▶ **Compiti ed esercizi**
1. Elenca tutte le diciture in inglese che il testo sui master tape riporta come possibili scritte sull'adesivo di un disco.
2. Riproduci fedelmente la parte del testo sui master tape che va da "Attenzione, non mi" fino a "in campo analogico." compreso.

▶ **Brano estratto**
Veniamo ora alla domanda più importante di tutte: se sull’adesivo c’è scritto “from original master tapes“, posso stare tranquillo al 100%?
Risposta breve: no.
Risposta elaborata: per essere sicuri dovrebbe esserci scritto “remastered and cut from original master tapes” oppure “lacquer from original master tapes“.
Questo perché tra il nastro e il disco in vinile ci sono tutta una serie di operazioni, tra cui il cutting della matrice. Questa operazione può essere stata fatta anche dopo aver riversato il nastro analogico in un formato digitale ad alta risoluzione, chiaramente processato appositamente per la stampa in vinile.
Il che non è il male a prescindere, come ho già detto, bisogna capire il perché, il chi e il come.
La classifica dei supporti analogici
Se è un prodotto total analog che stiamo cercando, la seguente è la scala di valori che dovremmo considerare: in cima a tutto sta una copia del master tape.
Attenzione, non mi sto contraddicendo rispetto a quanto detto all’inizio, intendo proprio una copia del master che possiamo riprodurre a casa con un lettore a bobine! Non c’è niente, sottolineo niente, che si possa avvicinare a quel risultato in campo analogico.
Ma per ovvi motivi, i costi sono alle stelle e poi ci vuole tanto tanto know how per far funzionare un lettore a bobine (e sua manutenzione!).
Al secondo posto troviamo la stampa in vinile a 45 giri. Per chi non è avvezzo, sto ancora parlando dei dischi “grandi”, da 12 pollici. In Italia siamo abituati a dire “45 giri” riferendoci ai 7″, quelli con un brano per lato da vecchio juke box, ma la velocità di rotazione non c’entra nulla con le dimensioni del supporto.
Il plus del formato 45rpm è che la velocità maggiore di rotazione ha buoni influssi sulla riproduzione e, soprattutto, essendoci meno brani per ogni facciata, questi possono occupare più spazio, con solchi più ampi e profondi, da cui ne consegue una maggiore dinamica e un maggior dettaglio.
Il contro è il doversi alzare più spesso per cambiare lato (ma se è un fastidio, datevi allo streaming comodamente seduti sul divano).
Medaglia di bronzo per il classico 33 e 1/3rpm (il “33 giri”), che comunque può suonare in maniera stratosferica se ben fatto! Prendete un esemplare delle etichette sovracitate per capire cosa intendo, sarà una gioia per le orecchie.
Nel mondo della riproduzione analogica, solo dopo queste tre posizioni del podio si piazza il disco in vinile prodotto da una fonte analogica convertita in alta risoluzione digitale e questo, oltre che per risparmio sui costi, può essere avvenuto per varie ragioni tecniche del tutto giustificabili, a partire dal non sfruttare eccessivamente il nastro originale.
Tutto dipende da chi ci ha lavorato e come! Ascoltate ad esempio i tanti remix fatti da Steven Wilson che sicuramente non suonano “digitali” nel senso offensivo del termine (che non dovrebbe esistere, ma esiste). Segno che anche in questo modo si arriva a risultati molto buoni.

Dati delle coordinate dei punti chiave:
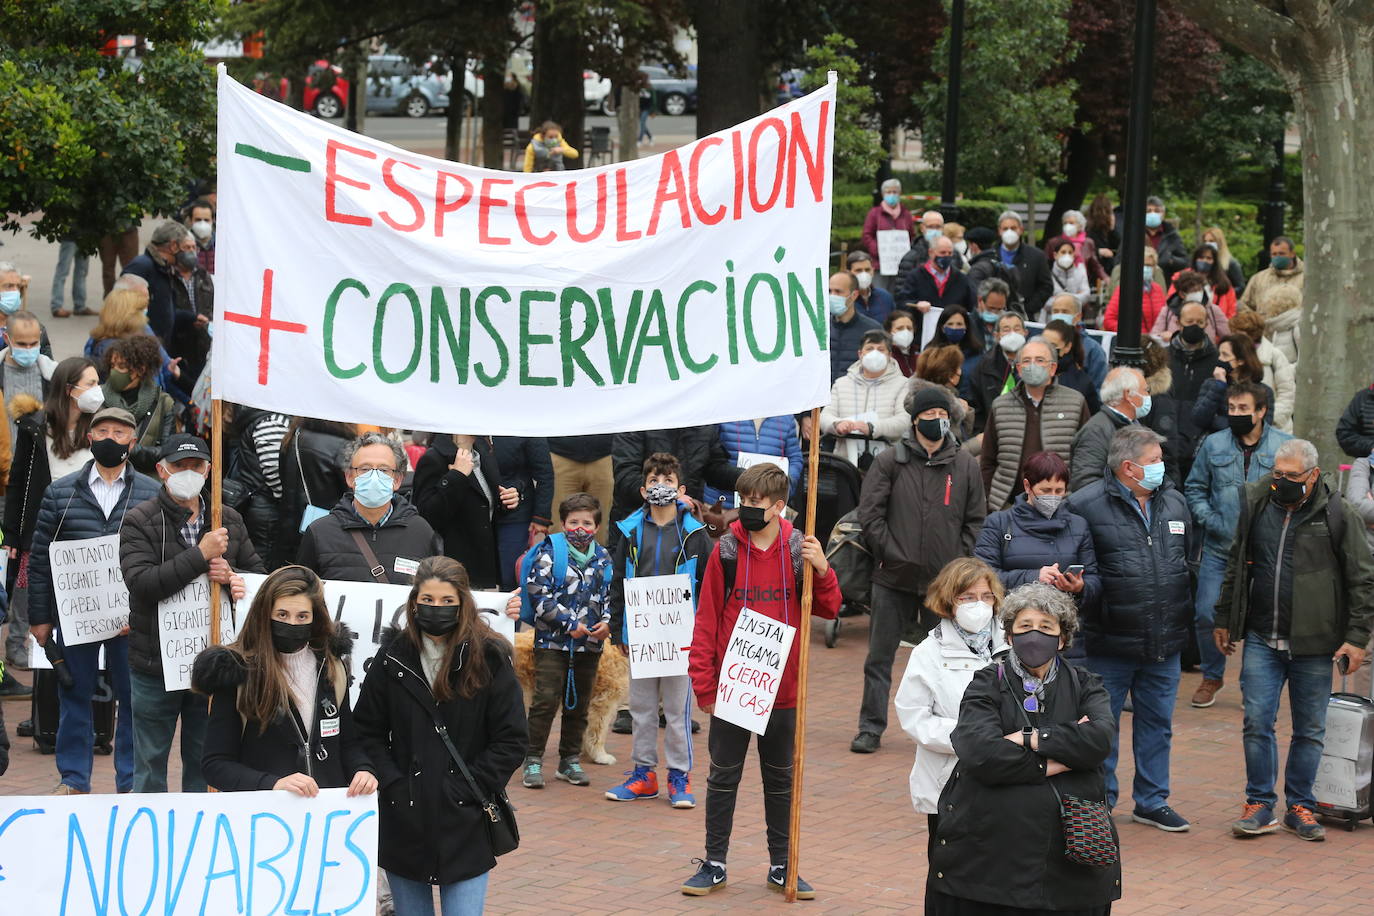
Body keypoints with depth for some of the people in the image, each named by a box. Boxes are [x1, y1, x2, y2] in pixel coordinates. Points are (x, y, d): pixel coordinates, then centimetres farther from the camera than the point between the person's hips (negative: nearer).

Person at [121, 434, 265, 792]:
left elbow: (261, 576, 12)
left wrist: (232, 576, -11)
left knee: (203, 764, 12)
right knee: (151, 765, 6)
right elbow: (141, 583, -18)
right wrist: (201, 555, -23)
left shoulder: (229, 521, 8)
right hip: (155, 665, -3)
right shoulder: (138, 522, -5)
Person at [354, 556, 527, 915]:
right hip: (403, 825, 2)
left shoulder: (489, 659, -4)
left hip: (465, 827, -2)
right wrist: (393, 785, -7)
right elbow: (366, 731, 5)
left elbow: (510, 741, -3)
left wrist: (465, 789, -10)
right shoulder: (393, 657, 2)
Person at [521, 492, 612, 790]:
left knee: (578, 704, 11)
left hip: (589, 643, 5)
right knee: (546, 701, -8)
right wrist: (570, 624, -15)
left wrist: (606, 623, -3)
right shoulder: (549, 553, -5)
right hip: (553, 642, -5)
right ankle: (532, 761, -2)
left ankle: (570, 761, 20)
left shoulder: (602, 558, 10)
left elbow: (609, 596, 17)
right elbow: (539, 595, -12)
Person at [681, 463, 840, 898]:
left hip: (782, 687, 1)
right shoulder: (726, 550, -5)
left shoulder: (799, 550, -1)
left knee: (780, 777, 12)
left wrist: (821, 570, -19)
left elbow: (829, 609, 0)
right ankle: (714, 863, 16)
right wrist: (704, 682, -6)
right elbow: (706, 618, -4)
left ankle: (781, 865, 21)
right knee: (723, 776, 7)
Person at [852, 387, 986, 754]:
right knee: (880, 656, 4)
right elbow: (869, 512, -2)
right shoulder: (890, 461, -1)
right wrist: (889, 553, -9)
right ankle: (871, 727, 11)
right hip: (894, 577, -1)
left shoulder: (965, 465, 4)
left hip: (945, 582, 1)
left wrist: (959, 560, -1)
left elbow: (976, 519, 8)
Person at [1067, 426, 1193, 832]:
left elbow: (1188, 563, 19)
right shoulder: (1087, 505, -12)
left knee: (1157, 724, 14)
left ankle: (1152, 801, 26)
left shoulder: (1175, 502, 9)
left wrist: (1183, 622, 20)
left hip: (1164, 646, 5)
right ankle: (1100, 804, 17)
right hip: (1109, 644, -5)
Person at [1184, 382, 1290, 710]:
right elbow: (1195, 489, 13)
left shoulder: (1285, 446, -1)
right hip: (1219, 548, 2)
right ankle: (1212, 676, 20)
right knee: (1207, 615, -2)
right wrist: (1210, 520, -3)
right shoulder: (1213, 444, 5)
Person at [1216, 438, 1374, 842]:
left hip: (1315, 643, -2)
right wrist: (1224, 620, 17)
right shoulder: (1256, 505, 5)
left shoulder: (1338, 515, -5)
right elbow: (1236, 566, 17)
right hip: (1262, 639, 2)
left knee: (1310, 729, 7)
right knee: (1257, 722, -1)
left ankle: (1300, 807, 18)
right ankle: (1260, 805, 10)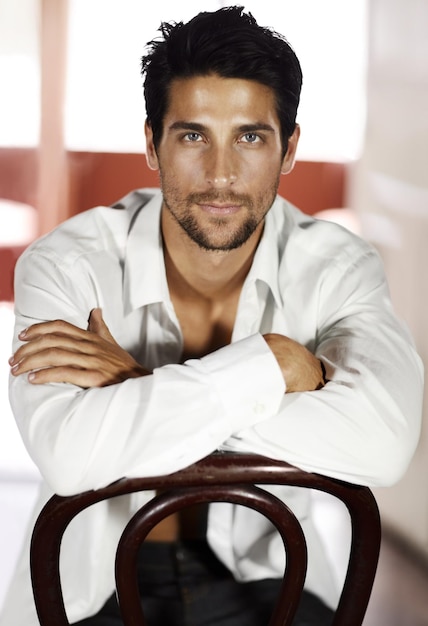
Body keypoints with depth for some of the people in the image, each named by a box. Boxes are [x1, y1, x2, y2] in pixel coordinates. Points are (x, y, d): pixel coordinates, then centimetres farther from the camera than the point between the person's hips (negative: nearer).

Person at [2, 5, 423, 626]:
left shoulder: (336, 267, -8)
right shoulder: (67, 264, -13)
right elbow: (71, 455, -29)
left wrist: (142, 386, -25)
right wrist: (274, 364, -25)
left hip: (259, 573, 1)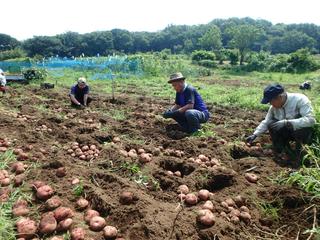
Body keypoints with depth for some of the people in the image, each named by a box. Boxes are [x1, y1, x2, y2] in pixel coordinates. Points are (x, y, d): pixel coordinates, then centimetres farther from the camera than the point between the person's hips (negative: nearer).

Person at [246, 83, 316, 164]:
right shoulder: (274, 106, -11)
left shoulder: (300, 99, -26)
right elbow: (266, 122, -1)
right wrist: (255, 135, -11)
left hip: (302, 131, -4)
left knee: (301, 129, -37)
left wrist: (286, 123, -44)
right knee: (271, 124, -20)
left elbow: (311, 119, -36)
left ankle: (299, 149, -5)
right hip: (287, 132, 5)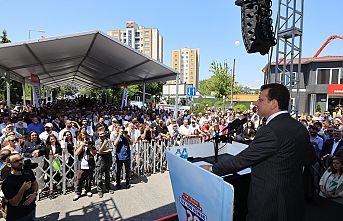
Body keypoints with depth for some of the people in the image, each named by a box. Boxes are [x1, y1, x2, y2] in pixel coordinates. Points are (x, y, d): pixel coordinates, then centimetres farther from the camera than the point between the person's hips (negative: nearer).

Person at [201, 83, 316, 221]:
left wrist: (212, 168, -13)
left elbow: (242, 159, -23)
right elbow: (310, 158, 13)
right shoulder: (300, 128, 1)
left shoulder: (270, 131, -26)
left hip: (269, 202, -8)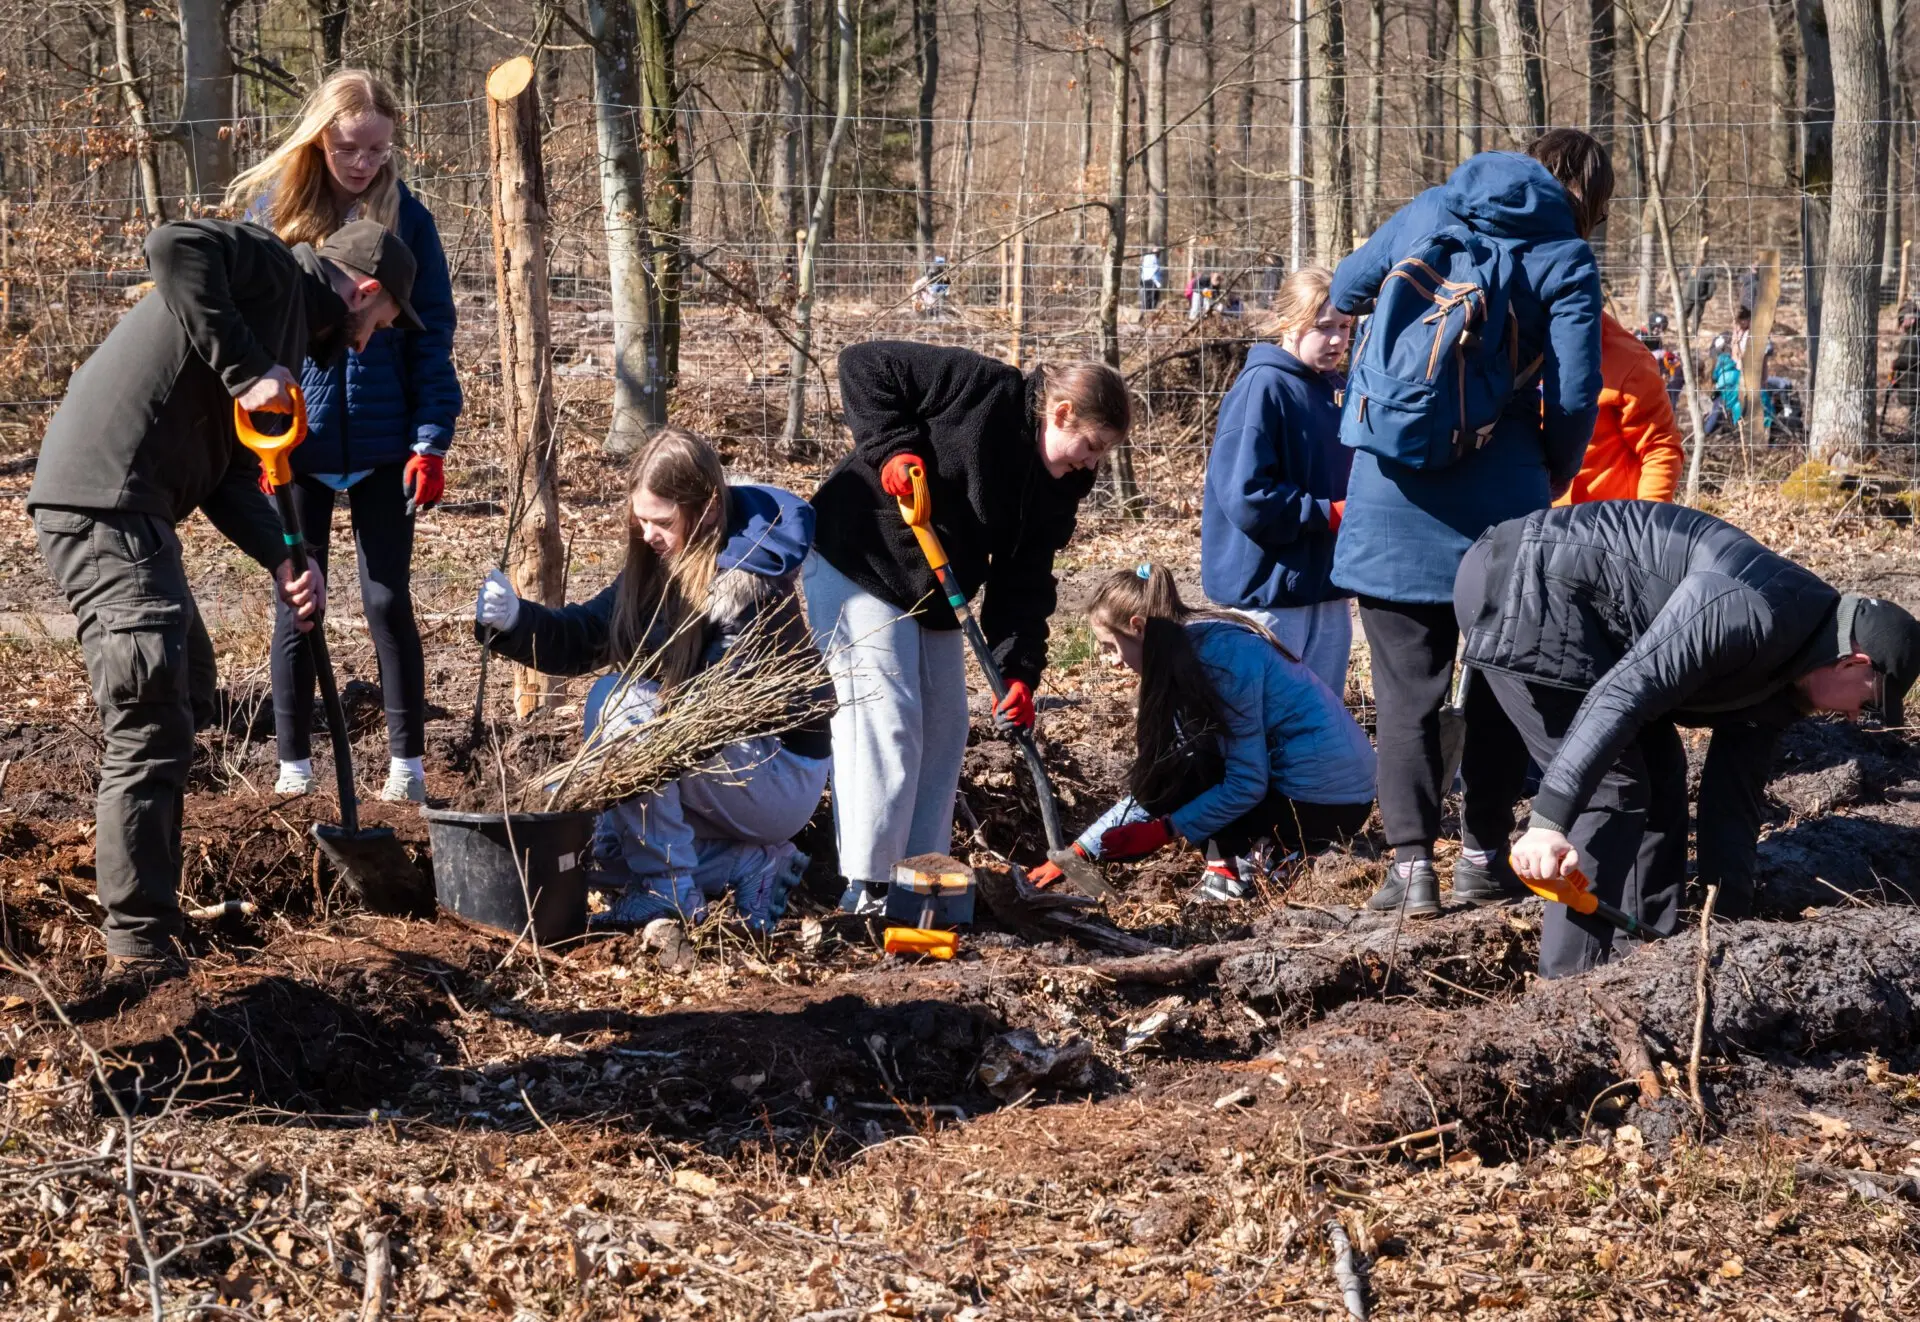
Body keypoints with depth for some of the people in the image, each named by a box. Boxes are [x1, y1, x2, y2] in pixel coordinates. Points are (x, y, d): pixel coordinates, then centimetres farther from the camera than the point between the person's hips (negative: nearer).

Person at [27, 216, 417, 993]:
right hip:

▶ **Risposte fornite**
1.
- "from original master tapes"
- "remastered and cut from original master tapes"
- "lacquer from original master tapes"

2.
Attenzione, non mi sto contraddicendo rispetto a quanto detto all’inizio, intendo proprio una copia del master che possiamo riprodurre a casa con un lettore a bobine! Non c’è niente, sottolineo niente, che si possa avvicinare a quel risultato in campo analogico.